The ones I have (R-Pro, Pro, two Champs, two Echos and a Farting Lemon Star) definitely don't fade harshly, and they fade very lat in the flight, but like I said, I've heard lots of people complain about the production Stars.
 
The star Katana is definitely on the flat side and is a regular model. I'm guessing a domier one would have better glide. Kind of a stinker of a disc. Definitely more stable than the flight chart on Innova's website would indicate.
 
JR said:
Nuke is longer but they vary a lot in HSS. Flat ones are rollers.
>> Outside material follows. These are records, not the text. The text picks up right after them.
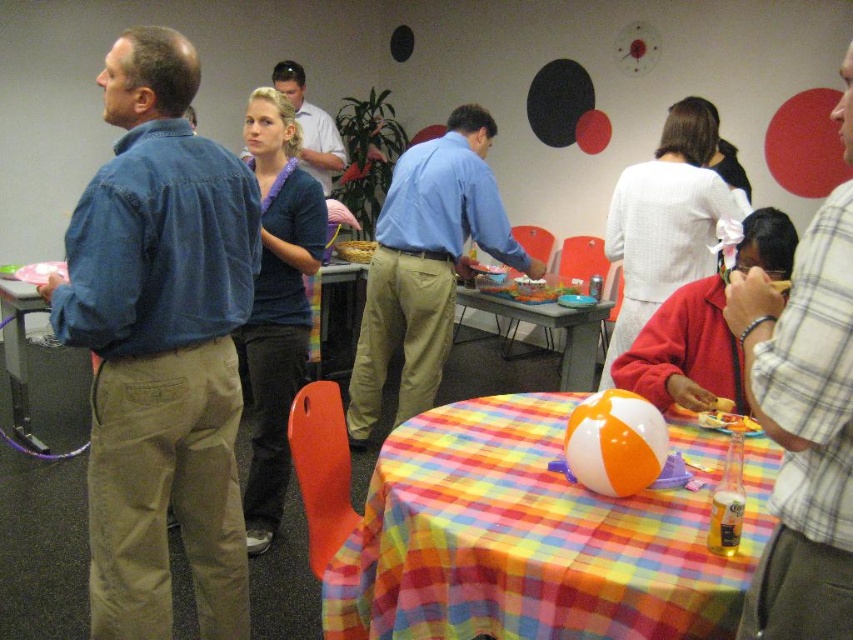
Does smooth plastic toy at center come in front of matte brown cake at center?

Yes, it is in front of matte brown cake at center.

Can you confirm if smooth plastic toy at center is positioned to the left of matte brown cake at center?

No, smooth plastic toy at center is not to the left of matte brown cake at center.

In order to click on smooth plastic toy at center in this screenshot , I will do `click(527, 288)`.

Find the location of a particular element. Image resolution: width=853 pixels, height=640 pixels. smooth plastic toy at center is located at coordinates (527, 288).

Who is shorter, matte blue shirt at center or plastic table at center?

plastic table at center is shorter.

Can you confirm if matte blue shirt at center is thinner than plastic table at center?

In fact, matte blue shirt at center might be wider than plastic table at center.

Is point (425, 364) in front of point (543, 324)?

Yes.

Find the location of a particular element. This screenshot has height=640, width=853. matte blue shirt at center is located at coordinates (426, 266).

Who is higher up, denim shirt at left or orange/beach ball at center?

denim shirt at left is above.

Find the location of a particular element. The image size is (853, 640). denim shirt at left is located at coordinates (160, 346).

This screenshot has height=640, width=853. In order to click on denim shirt at left in this screenshot , I will do `click(160, 346)`.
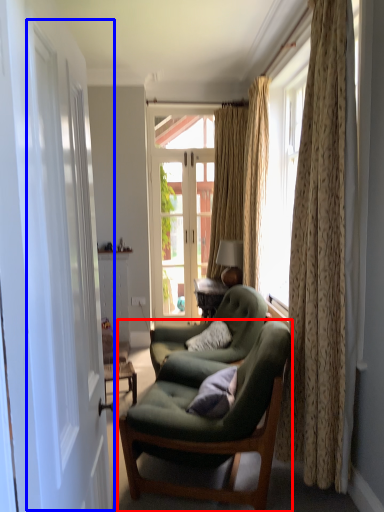
Question: Which object appears closest to the camera in this image, chair (highlighted by a red box) or screen door (highlighted by a blue box)?

Choices:
 (A) chair
 (B) screen door

Answer: (B)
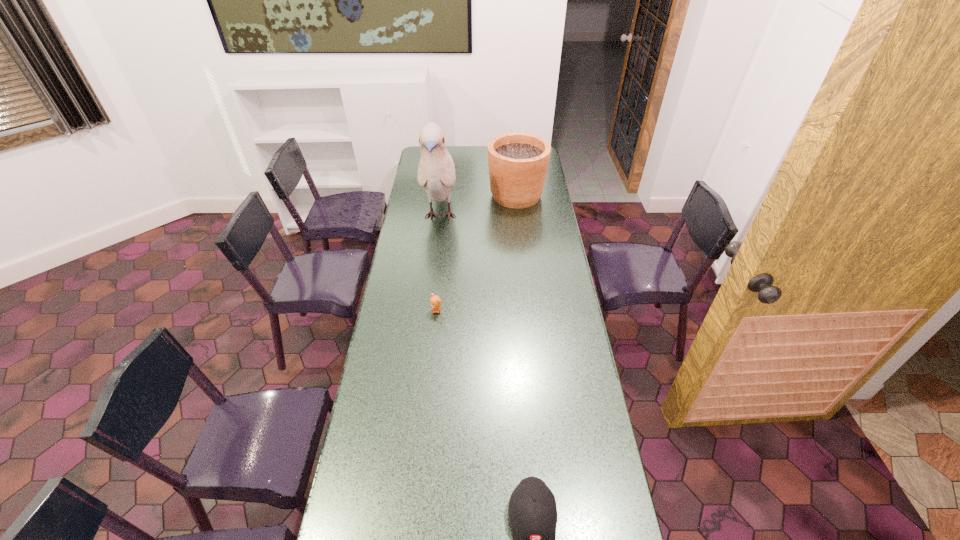
Find the location of `vacant space at the left edge of the desktop`. vacant space at the left edge of the desktop is located at coordinates (416, 382).

Where is `vacant space at the right edge of the desktop`? vacant space at the right edge of the desktop is located at coordinates (592, 467).

Where is `empty location between the tallest object and the second tallest object`? empty location between the tallest object and the second tallest object is located at coordinates (478, 206).

Locate an element on the screen. The width and height of the screenshot is (960, 540). blank region between the parakeet and the third farthest object is located at coordinates (439, 263).

The width and height of the screenshot is (960, 540). I want to click on free spot between the second nearest object and the parakeet, so click(439, 263).

Locate an element on the screen. vacant area between the parakeet and the flowerpot is located at coordinates (478, 206).

Locate an element on the screen. The width and height of the screenshot is (960, 540). free point between the shortest object and the parakeet is located at coordinates (439, 263).

In order to click on free space that is in between the tallest object and the teddy bear in this screenshot , I will do `click(439, 263)`.

Where is `vacant space in between the teddy bear and the parakeet`? vacant space in between the teddy bear and the parakeet is located at coordinates (439, 263).

This screenshot has height=540, width=960. I want to click on object that is the nearest to the second shortest object, so click(435, 301).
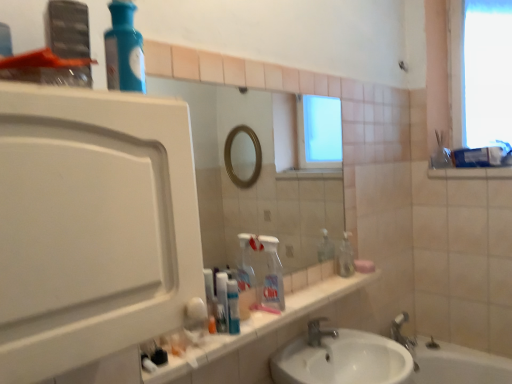
Question: From a real-world perspective, is pink matte soap at right beneath blue glass bottle at upper left, marked as the second cleaning product in a back-to-front arrangement?

Choices:
 (A) no
 (B) yes

Answer: (B)

Question: Is pink matte soap at right positioned in front of blue glass bottle at upper left, marked as the second cleaning product in a back-to-front arrangement?

Choices:
 (A) yes
 (B) no

Answer: (B)

Question: Considering the relative sizes of pink matte soap at right and blue glass bottle at upper left, the 1th cleaning product viewed from the top, in the image provided, is pink matte soap at right shorter than blue glass bottle at upper left, the 1th cleaning product viewed from the top,?

Choices:
 (A) no
 (B) yes

Answer: (B)

Question: Could you tell me if pink matte soap at right is facing blue glass bottle at upper left, the 1th cleaning product viewed from the top?

Choices:
 (A) no
 (B) yes

Answer: (A)

Question: Are pink matte soap at right and blue glass bottle at upper left, the 1th cleaning product viewed from the top, far apart?

Choices:
 (A) no
 (B) yes

Answer: (B)

Question: Does pink matte soap at right touch blue glass bottle at upper left, marked as the second cleaning product in a back-to-front arrangement?

Choices:
 (A) no
 (B) yes

Answer: (A)

Question: Is white plastic toothpaste tube at center next to silver metallic faucet at sink center and touching it?

Choices:
 (A) yes
 (B) no

Answer: (B)

Question: Is white plastic toothpaste tube at center at the right side of silver metallic faucet at sink center?

Choices:
 (A) yes
 (B) no

Answer: (B)

Question: Is white plastic toothpaste tube at center facing towards silver metallic faucet at sink center?

Choices:
 (A) no
 (B) yes

Answer: (A)

Question: Is white plastic toothpaste tube at center looking in the opposite direction of silver metallic faucet at sink center?

Choices:
 (A) no
 (B) yes

Answer: (A)

Question: Can you confirm if white plastic toothpaste tube at center is thinner than silver metallic faucet at sink center?

Choices:
 (A) no
 (B) yes

Answer: (B)

Question: Is white plastic toothpaste tube at center to the left of silver metallic faucet at sink center from the viewer's perspective?

Choices:
 (A) no
 (B) yes

Answer: (B)

Question: Can you confirm if white matte cabinet at left is shorter than white plastic toothpaste tube at center?

Choices:
 (A) yes
 (B) no

Answer: (B)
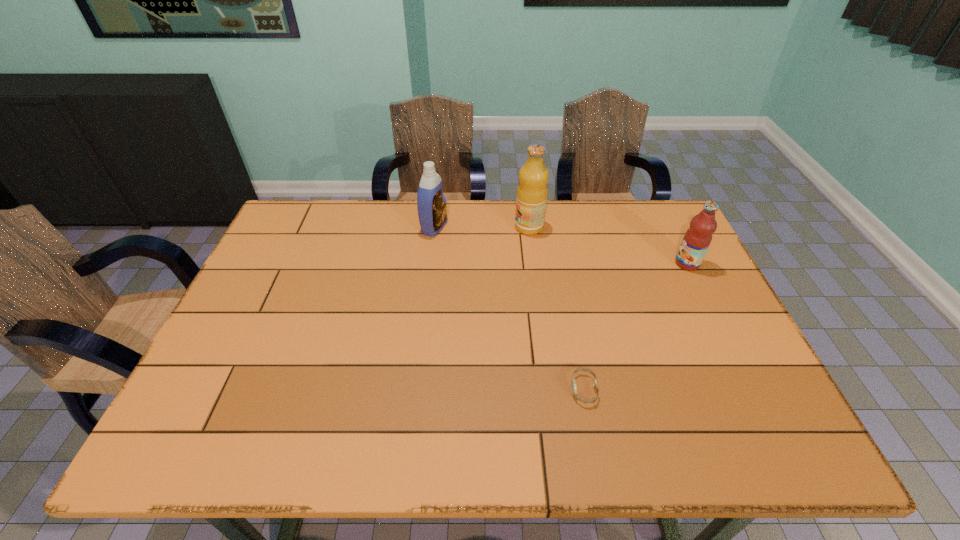
Image resolution: width=960 pixels, height=540 pixels. In order to click on the taller fruit juice in this screenshot , I will do `click(532, 191)`.

Find the location of a particular element. The image size is (960, 540). the left fruit juice is located at coordinates (532, 191).

This screenshot has width=960, height=540. I want to click on the leftmost object, so click(x=432, y=209).

Find the location of `the second nearest object`. the second nearest object is located at coordinates (697, 239).

The image size is (960, 540). Identify the location of the right fruit juice. (697, 239).

Identify the location of the shortest object. (573, 383).

Image resolution: width=960 pixels, height=540 pixels. I want to click on watch, so point(573,383).

Where is `vacant space located 0.260m on the front label of the tallest object`? Image resolution: width=960 pixels, height=540 pixels. vacant space located 0.260m on the front label of the tallest object is located at coordinates (435, 227).

The width and height of the screenshot is (960, 540). What are the coordinates of `free space located 0.280m on the front label of the tallest object` in the screenshot? It's located at click(429, 227).

The image size is (960, 540). In order to click on free spot located on the front label of the tallest object in this screenshot , I will do `click(499, 227)`.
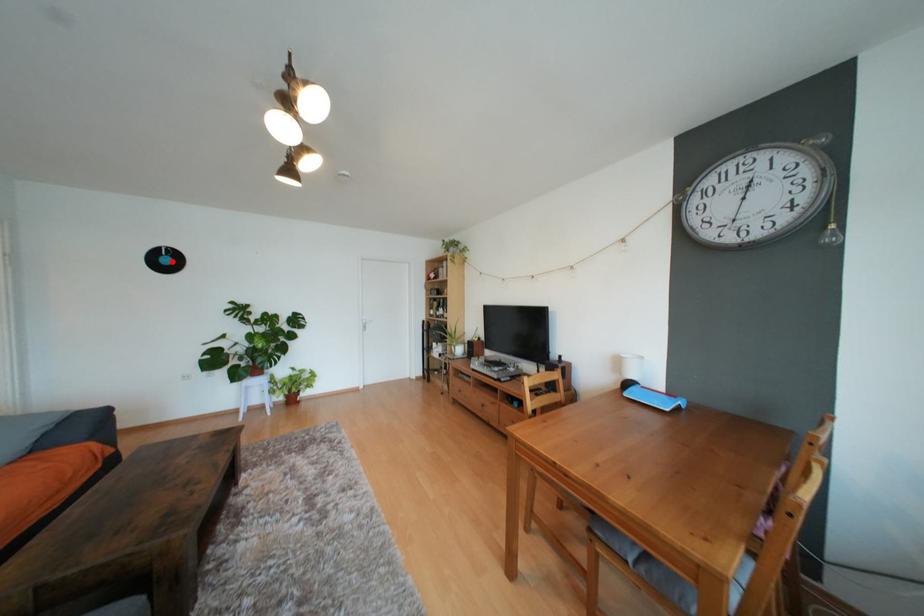
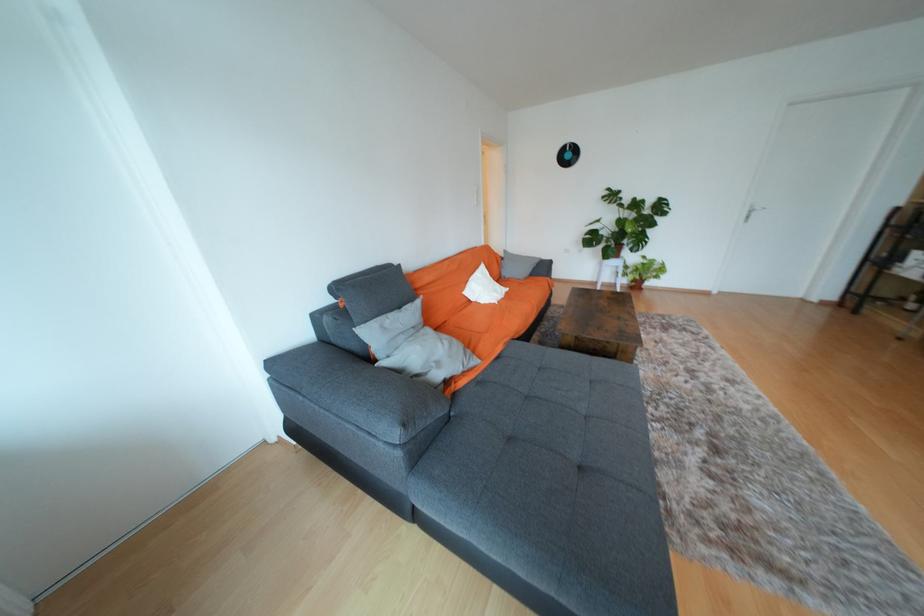
In the second image, find the point that corresponds to the highlighted location in the first image.

(574, 156)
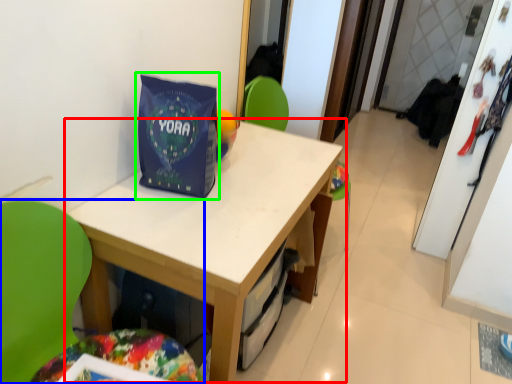
Question: Estimate the real-world distances between objects in this image. Which object is closer to table (highlighted by a red box), chair (highlighted by a blue box) or gift bag (highlighted by a green box)?

Choices:
 (A) chair
 (B) gift bag

Answer: (B)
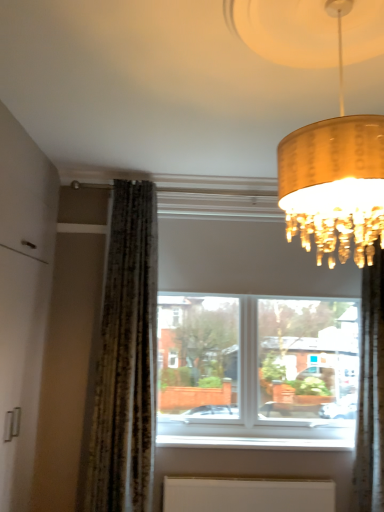
Question: Should I look upward or downward to see gold textured lampshade at upper right?

Choices:
 (A) down
 (B) up

Answer: (B)

Question: From the image's perspective, is silky green curtain at right located beneath gold textured lampshade at upper right?

Choices:
 (A) no
 (B) yes

Answer: (B)

Question: Does silky green curtain at right appear on the left side of gold textured lampshade at upper right?

Choices:
 (A) yes
 (B) no

Answer: (B)

Question: Is silky green curtain at right touching gold textured lampshade at upper right?

Choices:
 (A) yes
 (B) no

Answer: (B)

Question: Is silky green curtain at right at the right side of gold textured lampshade at upper right?

Choices:
 (A) yes
 (B) no

Answer: (A)

Question: Considering the relative positions of silky green curtain at right and gold textured lampshade at upper right in the image provided, is silky green curtain at right in front of gold textured lampshade at upper right?

Choices:
 (A) yes
 (B) no

Answer: (B)

Question: From a real-world perspective, is silky green curtain at right located beneath gold textured lampshade at upper right?

Choices:
 (A) no
 (B) yes

Answer: (B)

Question: Can you confirm if white matte radiator at lower center is smaller than gold textured lampshade at upper right?

Choices:
 (A) yes
 (B) no

Answer: (A)

Question: Is white matte radiator at lower center wider than gold textured lampshade at upper right?

Choices:
 (A) yes
 (B) no

Answer: (B)

Question: Is white matte radiator at lower center next to gold textured lampshade at upper right and touching it?

Choices:
 (A) yes
 (B) no

Answer: (B)

Question: Can you confirm if white matte radiator at lower center is thinner than gold textured lampshade at upper right?

Choices:
 (A) no
 (B) yes

Answer: (B)

Question: Does white matte radiator at lower center appear on the left side of gold textured lampshade at upper right?

Choices:
 (A) yes
 (B) no

Answer: (B)

Question: Does white matte radiator at lower center have a greater height compared to gold textured lampshade at upper right?

Choices:
 (A) no
 (B) yes

Answer: (A)

Question: Is the position of gold textured lampshade at upper right more distant than that of white matte radiator at lower center?

Choices:
 (A) no
 (B) yes

Answer: (A)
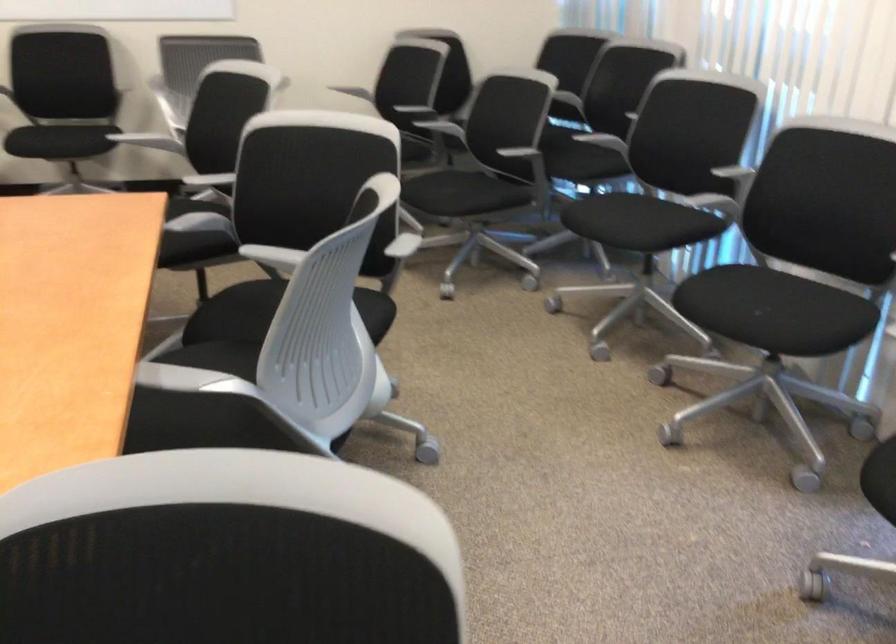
Nukes really are the mold I've seen greatest variations in, but my experience in flat Nukes are completely opposite of yours. My flattest Z Nuke is every bit as beefy as a good Z Force, and my domiest one is very flippy, and the rest are inbetween, with pretty good correlation between dome and PLH. Domier ones are noticeably lower PLH than the flatter ones.
 
I haven't noticed a distinct pattern in Nukes. Some domey ones are beefy, some are flippy, some flat ones are beefy, some are flippy...
 
I've seen wide variances in PLH with the Nukes even flat ones. Usually flat tops pull the outside edge up apparently that varies a lot in Nukes because the ones i've seen are mostly opposite to the observation of VTO. So the flat Nukes seem to be even less reliable as a whole as i thought and i didn't trust them from the get go :-(
 
I have only used the proto pro Katana's. These seem to have a lot of glide. While I have used the Nuke some, I have been throwing the Z Nuke SS. It did well with a strong tailwind. On the next hole though, that wind became a crosswind due to basket location. So I tried the Anhyzer into the wind to let get the wind to catch the disc and carry back to the left. The Nuke SS kept on turning into the wind all the way down the hill to the right.